Ähnlich ergeht es Plänen rund um eine Internationalisierung Gazas, etwa, indem es unter UN-Obhut oder Sicherheitskontrolle einer (arabischen) Staatenkoalition gestellt wird. Solange die Hamas relevant existiert und dem Plan nicht zustimmt, müsste sich jede Koalition mit Militärgewalt etablieren – und würde damit im Grunde den israelischen Gazakrieg fortsetzen. Und auch eine Machtübernahme durch die PA sieht sich demselben Problem ausgesetzt.
Pest und Cholera
Stimmt diese Analyse, hat Israel zwei Möglichkeiten. Es könnte sich allmählich aus Gaza zurückziehen und akzeptieren, dass eine erschütterte, doch überlebende Hamas schnell wieder die Kontrolle übernimmt und sich konsolidiert. Das würde uns zu einem modifizierten "Status quo ante" zurückbringen, also zur Konstellation, die vor dem 7. Oktober existierte – nur eben mit einem feindseligeren Verhältnis und häufigeren Interventionen durch Israel (vor Oktober 2023 war das Verhältnis zur Hamas relativ pragmatisch und die Zahl der Arbeitsgenehmigungen für Gaza-Palästinenser lag auf dem höchsten Stand seit 2007).
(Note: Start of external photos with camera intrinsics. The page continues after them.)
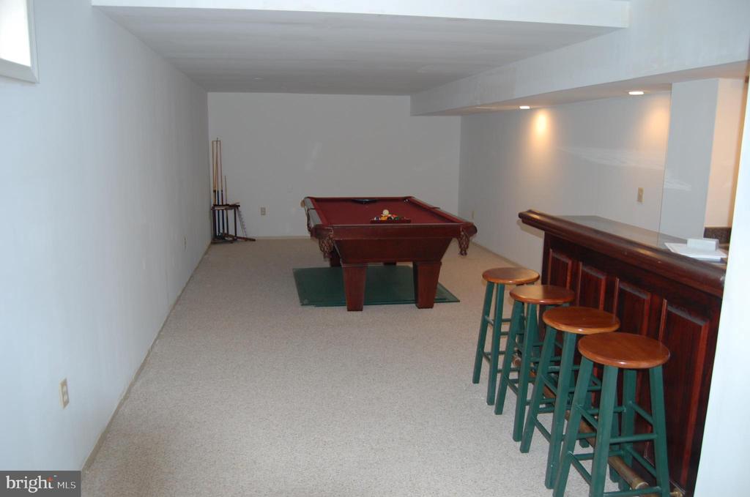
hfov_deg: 67.5
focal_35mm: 27
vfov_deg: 47.8
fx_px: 562
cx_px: 375
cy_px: 248
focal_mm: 18
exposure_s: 1/60
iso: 400
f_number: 3.5
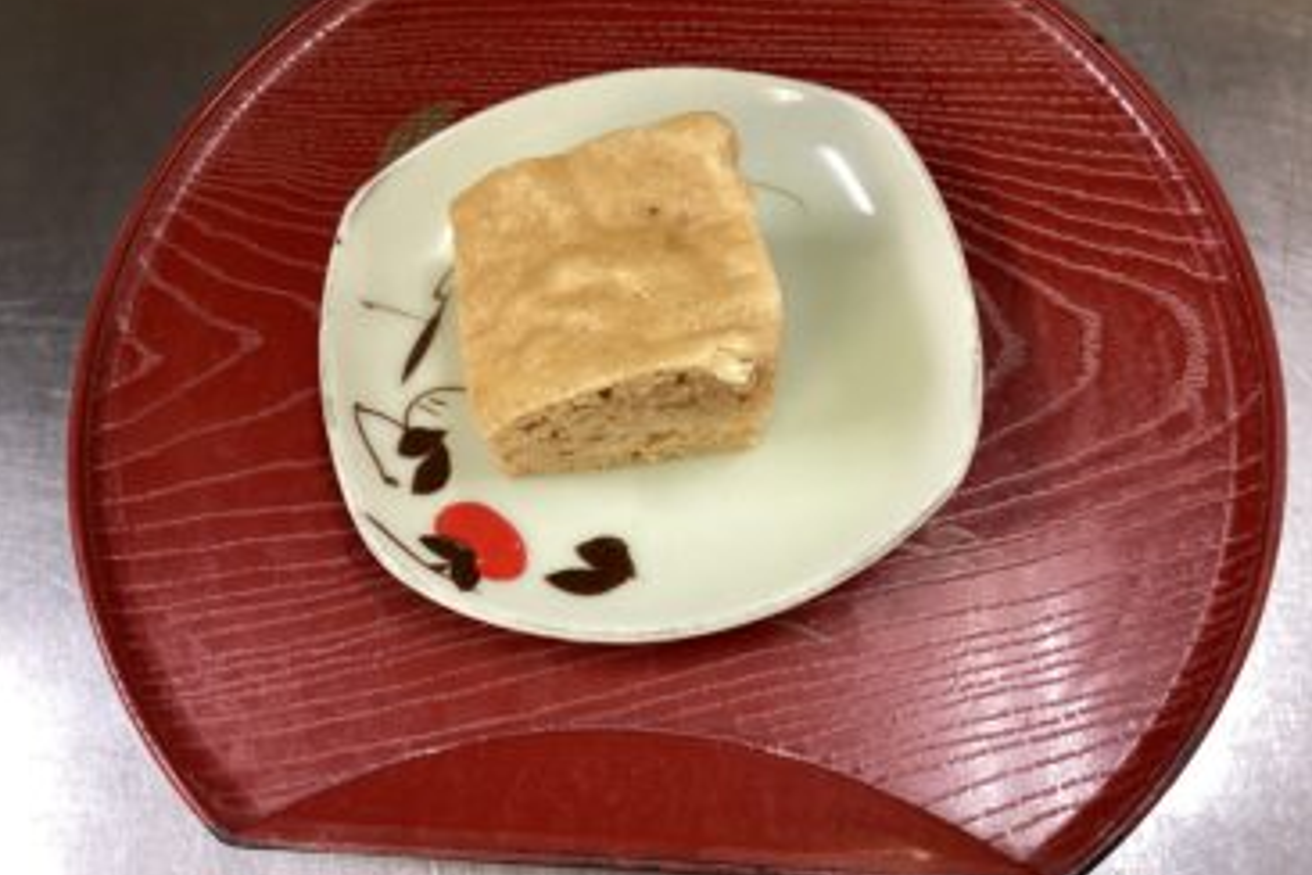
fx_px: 1203
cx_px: 643
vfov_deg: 39.9
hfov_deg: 57.2
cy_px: 403
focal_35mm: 33
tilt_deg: -70.0
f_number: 2.4
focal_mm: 3.3
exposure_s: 1/60
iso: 160
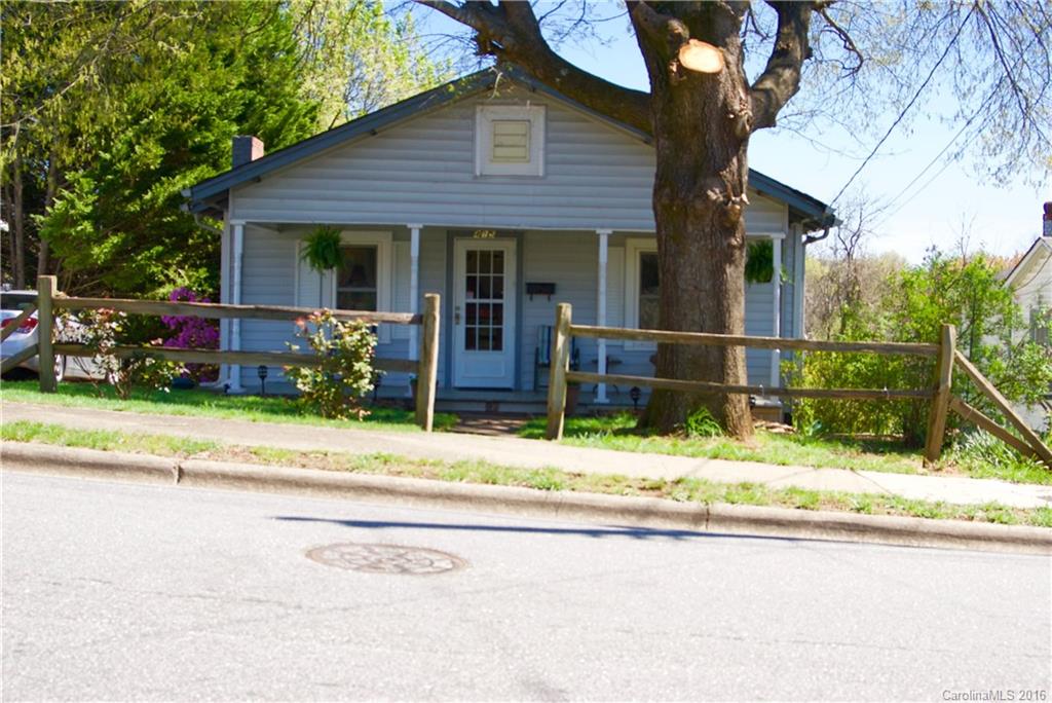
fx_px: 1228
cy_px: 352
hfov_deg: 46.4
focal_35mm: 42
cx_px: 526
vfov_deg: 31.9
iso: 400
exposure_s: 1/640
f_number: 5.6
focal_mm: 28
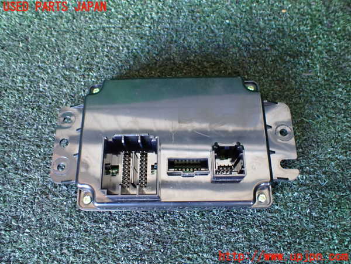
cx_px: 176
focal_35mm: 30
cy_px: 132
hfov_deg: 60.0
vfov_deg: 46.8
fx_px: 304
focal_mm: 5.4
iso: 800
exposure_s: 1/40
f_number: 2.3
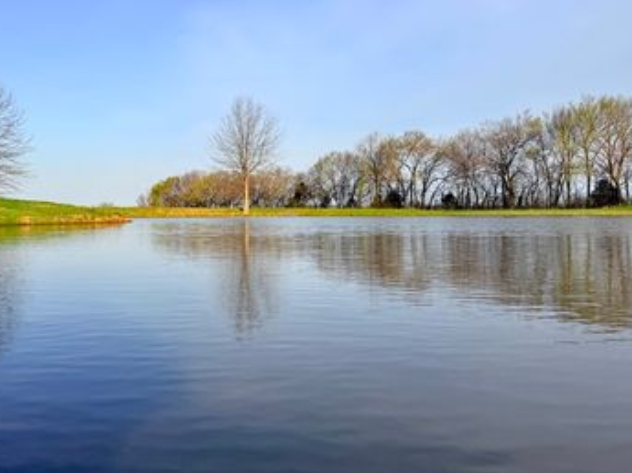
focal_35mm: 30
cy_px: 208
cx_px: 250
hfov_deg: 59.5
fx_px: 547
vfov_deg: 46.6
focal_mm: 6.76
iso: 80
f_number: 1.78
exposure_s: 1/4405
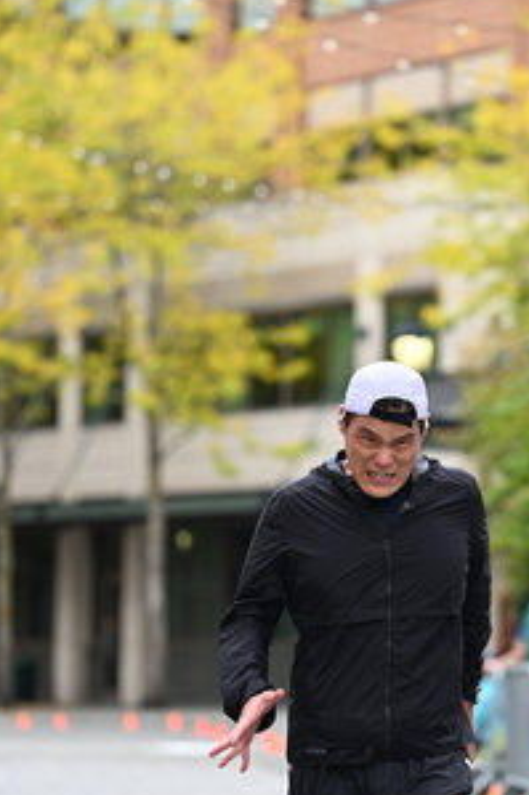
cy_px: 439
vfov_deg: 9.3
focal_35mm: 221
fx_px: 4876
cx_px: 424
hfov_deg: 6.2
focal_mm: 120
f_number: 2.8
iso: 640
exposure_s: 1/2500
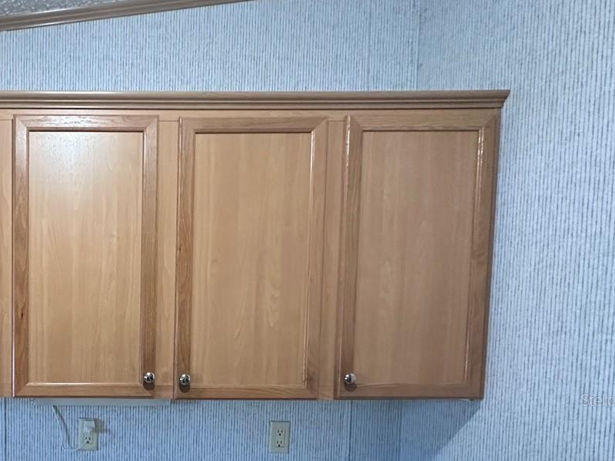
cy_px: 400
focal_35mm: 28
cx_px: 38
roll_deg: -0.7
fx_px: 497
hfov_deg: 53.6
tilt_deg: -3.2
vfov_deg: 45.8
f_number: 2.2
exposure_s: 1/60
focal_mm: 2.22
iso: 320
Im besten Fall für Israel wäre die Hamas um mehrere Jahre zurückgeworfen, bevor sie ihre militärischen Kapazitäten wieder vollständig hergestellt hätte. Das wäre im engeren Sinne ein Erfolg, doch stünde sehr wahrscheinlich in keinem Verhältnis zu den hohen humanitären, materiellen und diplomatischen Kosten, mit welchen er erkauft worden wäre.
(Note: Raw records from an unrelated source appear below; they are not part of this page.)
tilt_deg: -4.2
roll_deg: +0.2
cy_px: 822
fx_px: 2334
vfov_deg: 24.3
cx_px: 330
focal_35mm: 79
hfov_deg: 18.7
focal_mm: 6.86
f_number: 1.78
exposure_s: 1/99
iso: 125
Die zweite Möglichkeit wäre etwas, das nach ewigem Krieg klingt: Israel könnte versuchen, die Hamas weiter zu zerrütten und dadurch eine Nachkriegslösung ohne sie praktikabel zu machen. Dass das schwierig wird, hat dieser Explainer dargelegt: Guerillakriegsführung, zivile Unterstützung, 17 Jahre an Vorbereitung und möglicherweise der Zulauf durch neue Kämpfer würden das zu einer vermutlich jahrelangen Aufgabe machen. Andersherum liegt es in der Natur einer Guerillatruppe, dass sich ihre Größe schnell überschätzen lässt. Die Hamas könnte bereits in prekärerer Lage sein, als sich abzeichnet: Vielleicht gehen ihre Munitions- und Waffendepots allmählich zur Neige, vielleicht bleibt der Zulauf durch neue Kämpfer verhalten und vielleicht fällt es der Führung immer schwerer, ihre Zellen in ganz Gaza zu koordinieren. Es gibt derzeit nur eben wenige stichhaltige Beweise dafür. Beobachter sollten sich auf einen langen Konflikt oder eine halbgare Lösung einstellen.